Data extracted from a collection
=== Begin Enclosure ===
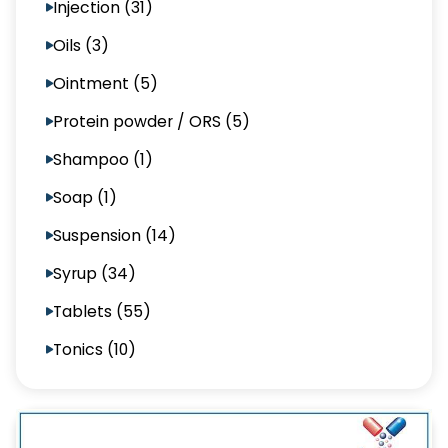
Injection (31)
Oils (3)
Ointment (5)
Protein powder / ORS (5)
Shampoo (1)
Soap (1)
Suspension (14)
Syrup (34)
Tablets (55)
Tonics (10)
=== End Enclosure ===
ASSIGNMENT:
For this exercise, copy the lines from the one that contains "Protein powder / ORS (5)" through the last line of the records, exactly and only those.

ANSWER TO THIS TASK:
Protein powder / ORS (5)
Shampoo (1)
Soap (1)
Suspension (14)
Syrup (34)
Tablets (55)
Tonics (10)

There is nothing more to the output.